■ **WORK ORDER**
The word "wrist" occurs in some lines of the data. Return each such line.

[Records from a data collection]
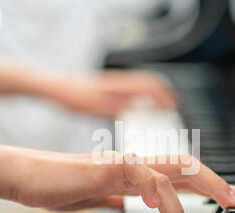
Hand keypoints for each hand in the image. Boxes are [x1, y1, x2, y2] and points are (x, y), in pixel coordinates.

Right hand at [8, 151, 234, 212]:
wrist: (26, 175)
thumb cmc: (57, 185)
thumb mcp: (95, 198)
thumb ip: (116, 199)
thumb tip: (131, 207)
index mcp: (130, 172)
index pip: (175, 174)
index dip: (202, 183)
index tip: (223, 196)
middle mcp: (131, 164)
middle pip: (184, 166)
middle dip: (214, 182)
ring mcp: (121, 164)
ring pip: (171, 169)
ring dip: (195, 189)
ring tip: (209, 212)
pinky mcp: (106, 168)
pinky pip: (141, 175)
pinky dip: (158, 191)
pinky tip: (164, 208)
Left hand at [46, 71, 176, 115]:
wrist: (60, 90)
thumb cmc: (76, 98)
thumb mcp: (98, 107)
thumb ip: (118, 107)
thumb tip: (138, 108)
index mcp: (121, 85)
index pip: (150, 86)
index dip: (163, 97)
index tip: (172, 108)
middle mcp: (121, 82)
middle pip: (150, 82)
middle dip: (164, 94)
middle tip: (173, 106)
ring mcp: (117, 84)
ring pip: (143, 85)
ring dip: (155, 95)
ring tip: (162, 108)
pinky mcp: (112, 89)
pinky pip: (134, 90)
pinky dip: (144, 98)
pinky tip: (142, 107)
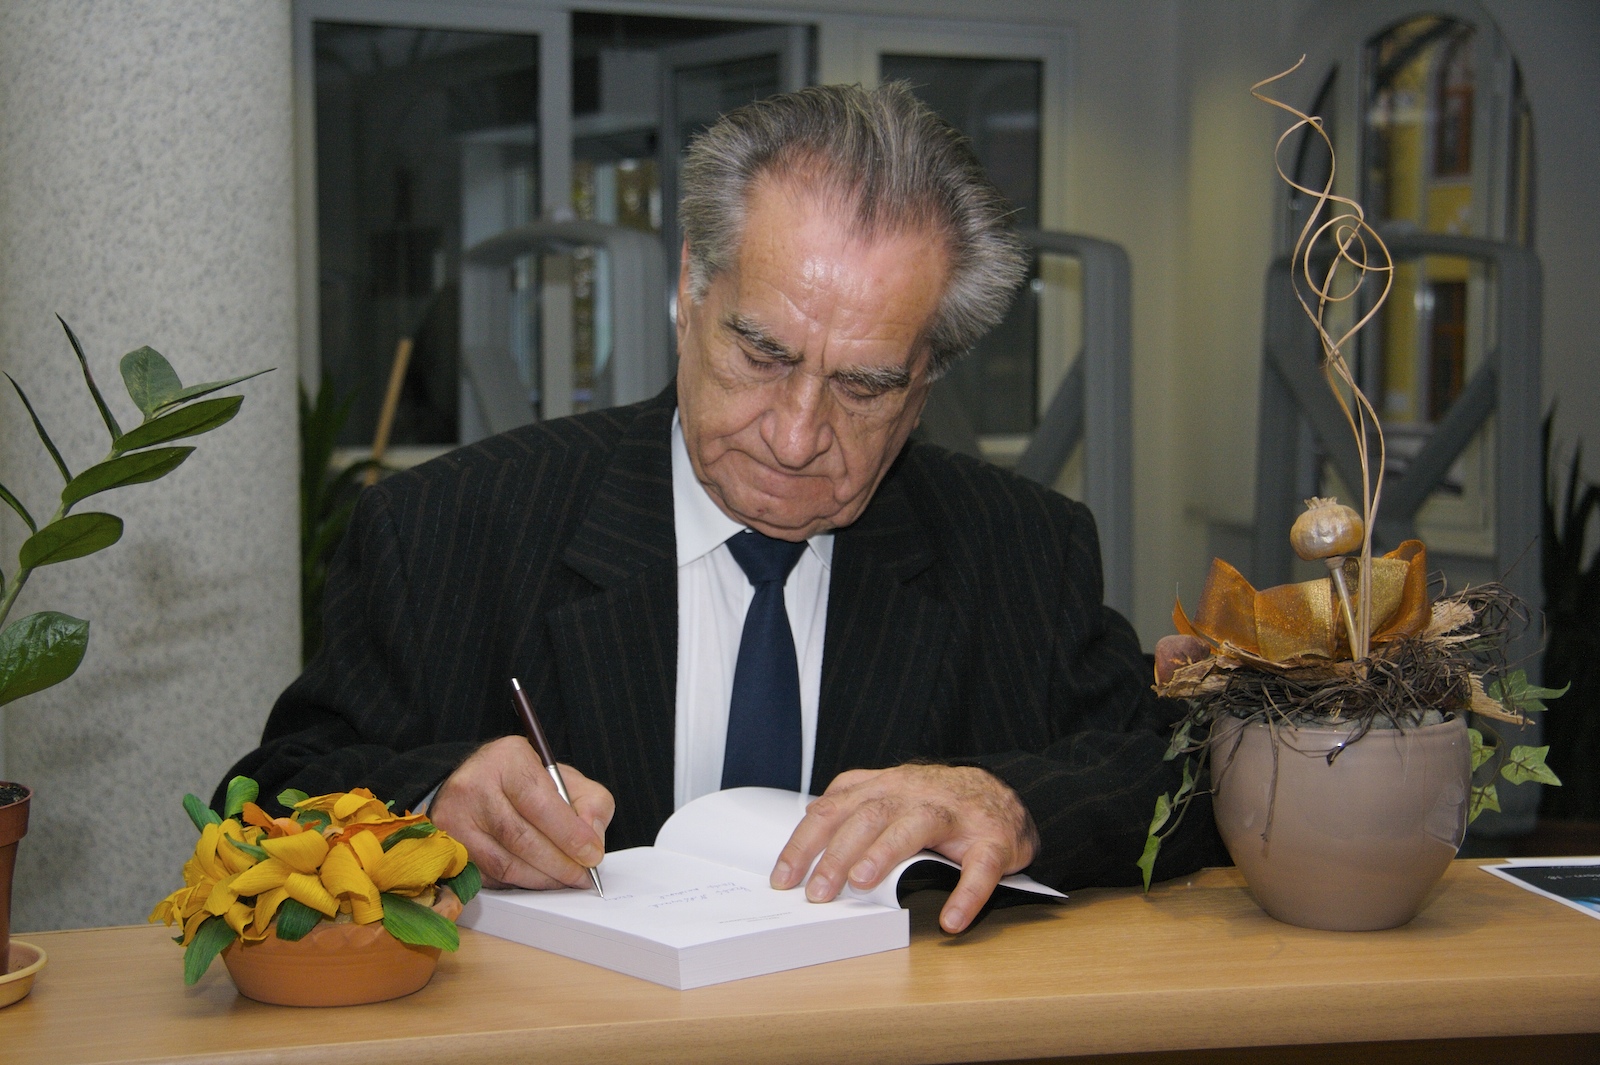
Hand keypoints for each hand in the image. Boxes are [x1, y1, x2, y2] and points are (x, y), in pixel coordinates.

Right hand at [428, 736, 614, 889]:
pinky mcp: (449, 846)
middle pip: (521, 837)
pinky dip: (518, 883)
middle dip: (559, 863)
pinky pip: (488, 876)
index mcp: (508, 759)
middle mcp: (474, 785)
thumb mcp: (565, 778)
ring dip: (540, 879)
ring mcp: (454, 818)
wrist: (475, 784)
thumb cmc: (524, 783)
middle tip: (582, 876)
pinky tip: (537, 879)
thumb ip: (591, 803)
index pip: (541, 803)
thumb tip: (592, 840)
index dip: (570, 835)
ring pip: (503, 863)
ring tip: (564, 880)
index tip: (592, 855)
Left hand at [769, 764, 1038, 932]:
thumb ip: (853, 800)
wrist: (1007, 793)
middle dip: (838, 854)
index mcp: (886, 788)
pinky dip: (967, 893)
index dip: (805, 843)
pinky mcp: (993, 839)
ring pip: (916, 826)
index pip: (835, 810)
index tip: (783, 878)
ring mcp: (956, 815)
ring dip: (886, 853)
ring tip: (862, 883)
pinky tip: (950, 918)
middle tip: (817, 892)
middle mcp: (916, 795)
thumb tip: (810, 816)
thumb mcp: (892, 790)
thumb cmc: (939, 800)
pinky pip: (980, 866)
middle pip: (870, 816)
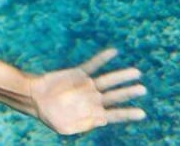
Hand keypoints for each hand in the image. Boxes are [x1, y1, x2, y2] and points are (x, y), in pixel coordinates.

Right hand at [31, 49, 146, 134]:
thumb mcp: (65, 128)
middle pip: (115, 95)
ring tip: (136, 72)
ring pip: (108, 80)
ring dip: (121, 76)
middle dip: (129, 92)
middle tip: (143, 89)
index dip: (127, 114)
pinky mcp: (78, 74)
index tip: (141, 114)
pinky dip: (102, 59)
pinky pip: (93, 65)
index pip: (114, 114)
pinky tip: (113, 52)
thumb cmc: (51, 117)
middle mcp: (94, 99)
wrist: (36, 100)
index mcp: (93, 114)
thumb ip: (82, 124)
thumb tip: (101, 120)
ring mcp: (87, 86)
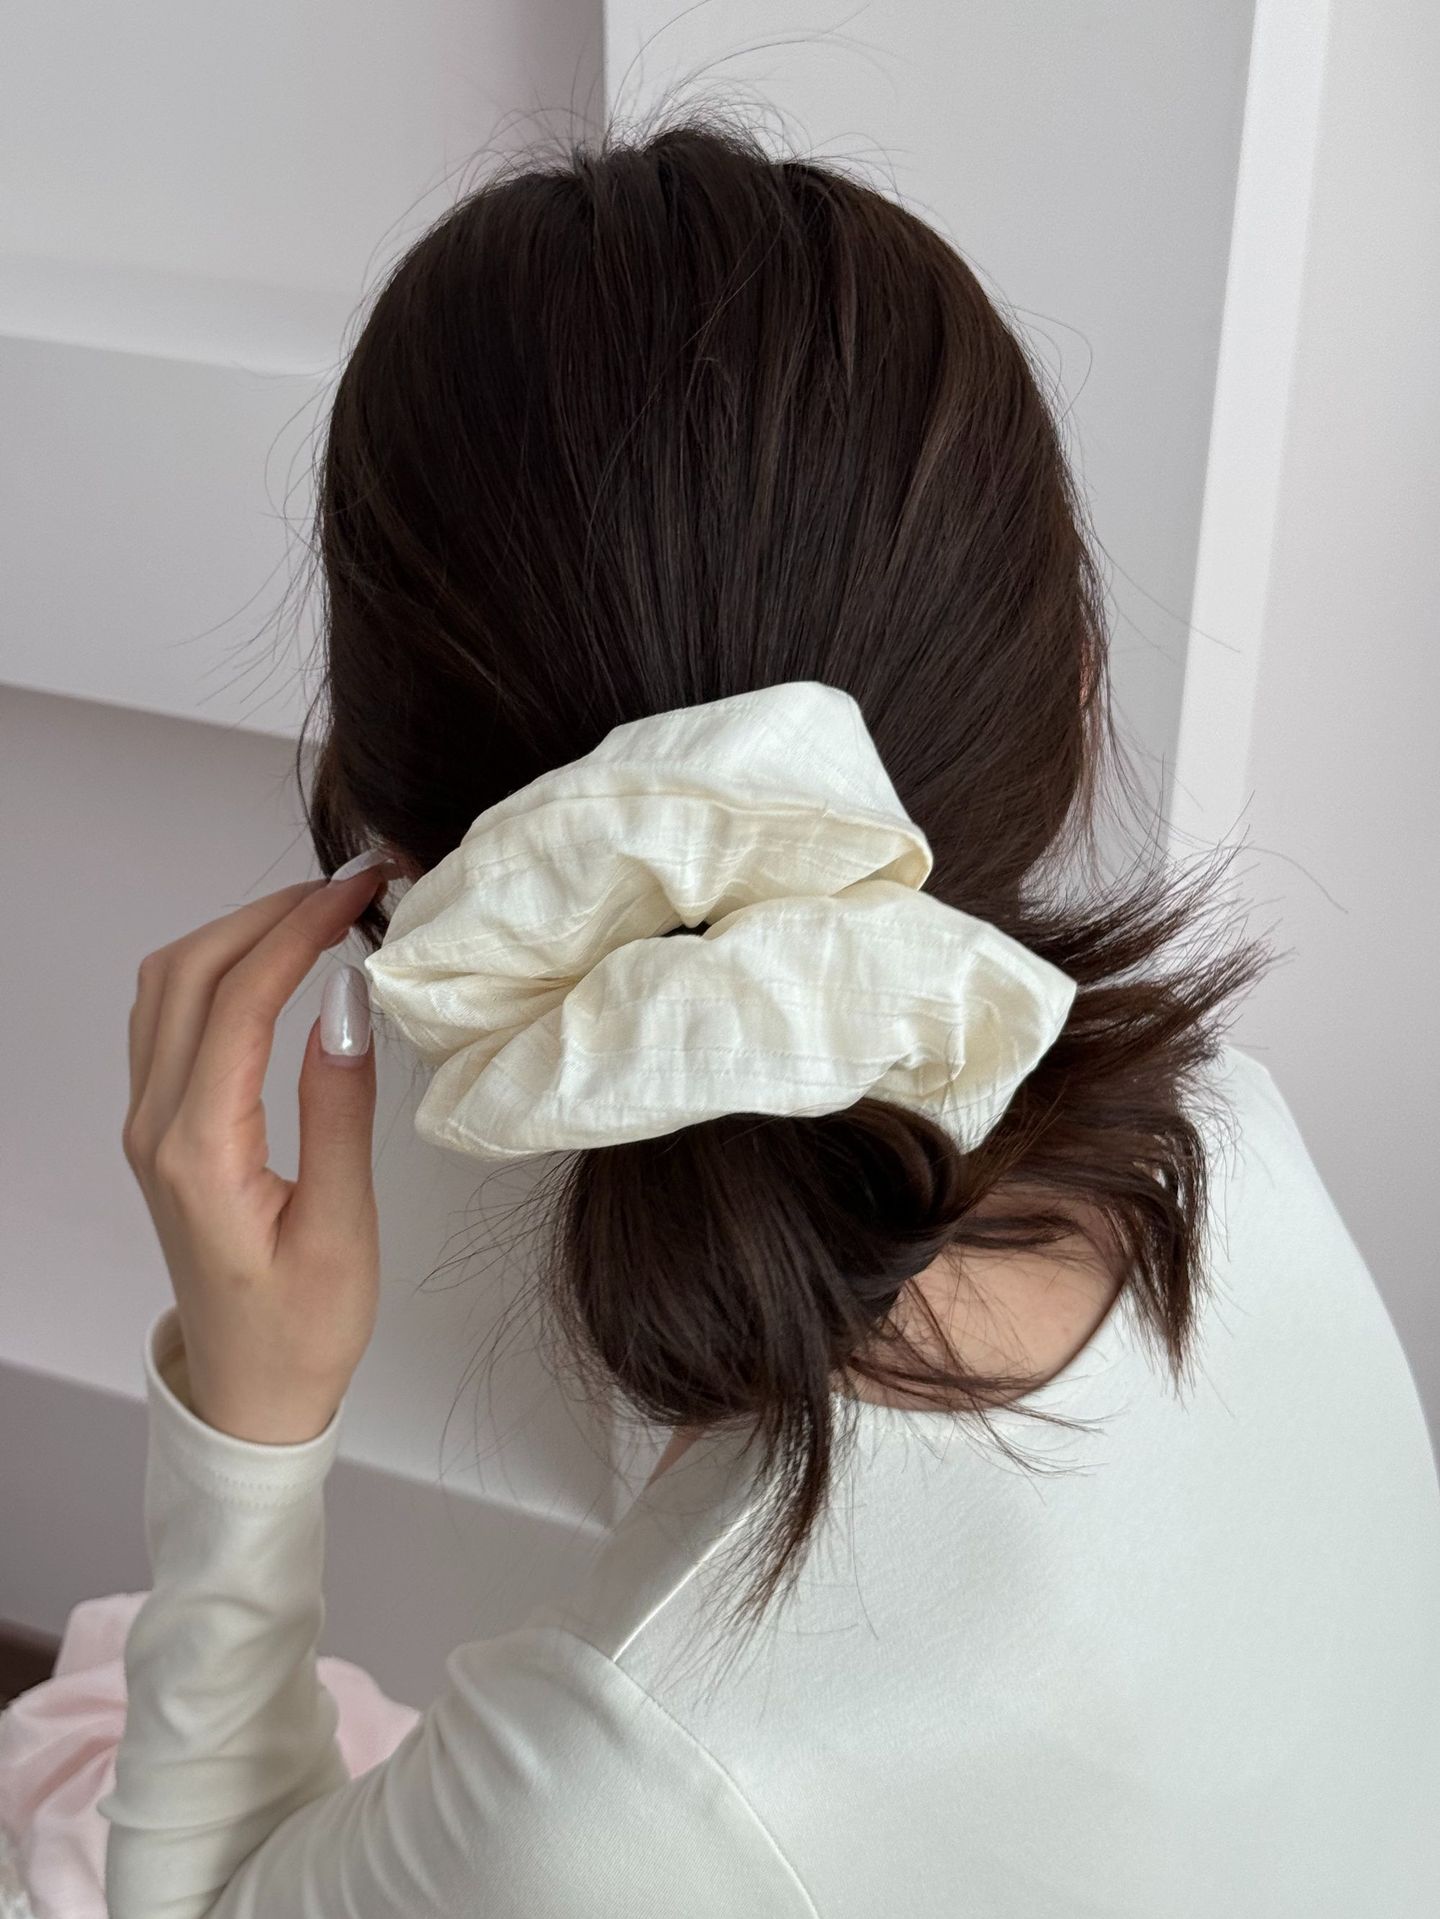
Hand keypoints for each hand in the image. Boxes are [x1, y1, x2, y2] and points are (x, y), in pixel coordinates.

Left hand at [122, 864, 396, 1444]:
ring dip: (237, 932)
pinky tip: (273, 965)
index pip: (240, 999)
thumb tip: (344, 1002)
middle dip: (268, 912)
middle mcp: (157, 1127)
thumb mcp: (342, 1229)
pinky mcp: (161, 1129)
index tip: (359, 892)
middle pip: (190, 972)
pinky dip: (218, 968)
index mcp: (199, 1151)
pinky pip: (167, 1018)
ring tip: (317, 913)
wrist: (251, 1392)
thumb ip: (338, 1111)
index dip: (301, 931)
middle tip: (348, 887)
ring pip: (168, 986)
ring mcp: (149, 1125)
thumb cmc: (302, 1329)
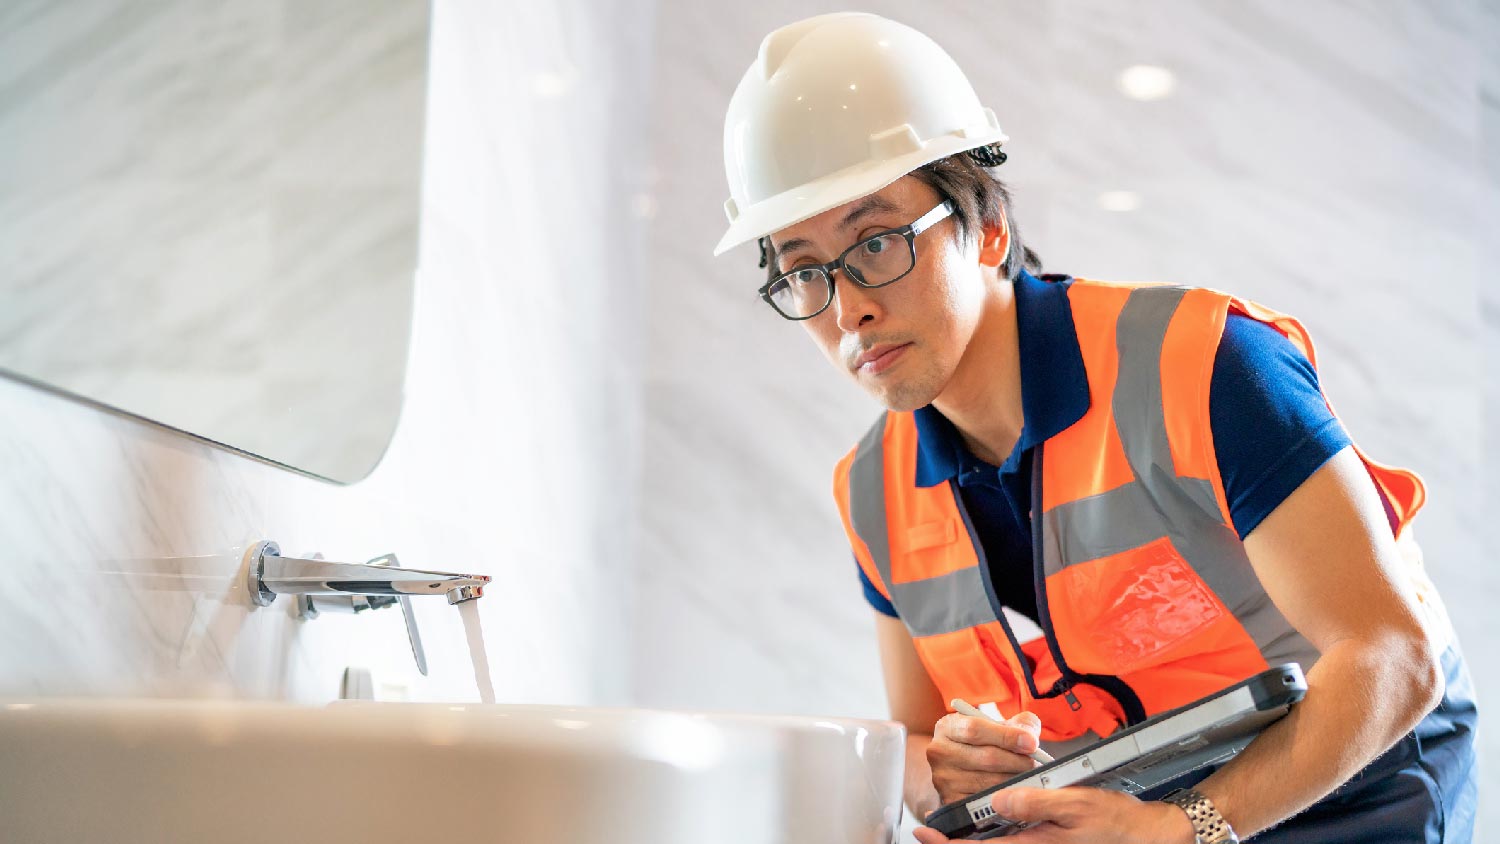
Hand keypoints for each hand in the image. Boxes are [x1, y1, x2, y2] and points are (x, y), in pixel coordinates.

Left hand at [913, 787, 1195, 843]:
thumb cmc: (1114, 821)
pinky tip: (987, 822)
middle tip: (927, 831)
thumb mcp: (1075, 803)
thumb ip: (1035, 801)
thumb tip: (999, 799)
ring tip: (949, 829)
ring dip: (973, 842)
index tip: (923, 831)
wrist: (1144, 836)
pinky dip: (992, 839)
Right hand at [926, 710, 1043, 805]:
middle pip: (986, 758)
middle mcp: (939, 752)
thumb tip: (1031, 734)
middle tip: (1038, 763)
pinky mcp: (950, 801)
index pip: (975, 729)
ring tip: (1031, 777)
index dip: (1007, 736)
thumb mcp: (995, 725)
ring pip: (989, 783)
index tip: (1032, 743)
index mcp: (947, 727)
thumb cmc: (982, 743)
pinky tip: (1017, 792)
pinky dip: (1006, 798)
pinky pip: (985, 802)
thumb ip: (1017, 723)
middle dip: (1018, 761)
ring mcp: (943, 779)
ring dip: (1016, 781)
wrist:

■ **RESULT**
wrist: (26, 175)
wrist: (60, 90)
wrist: (475, 784)
wrist: (1007, 793)
wrist: (36, 100)
wrist: (251, 1392)
wrist: (1144, 836)
wrist:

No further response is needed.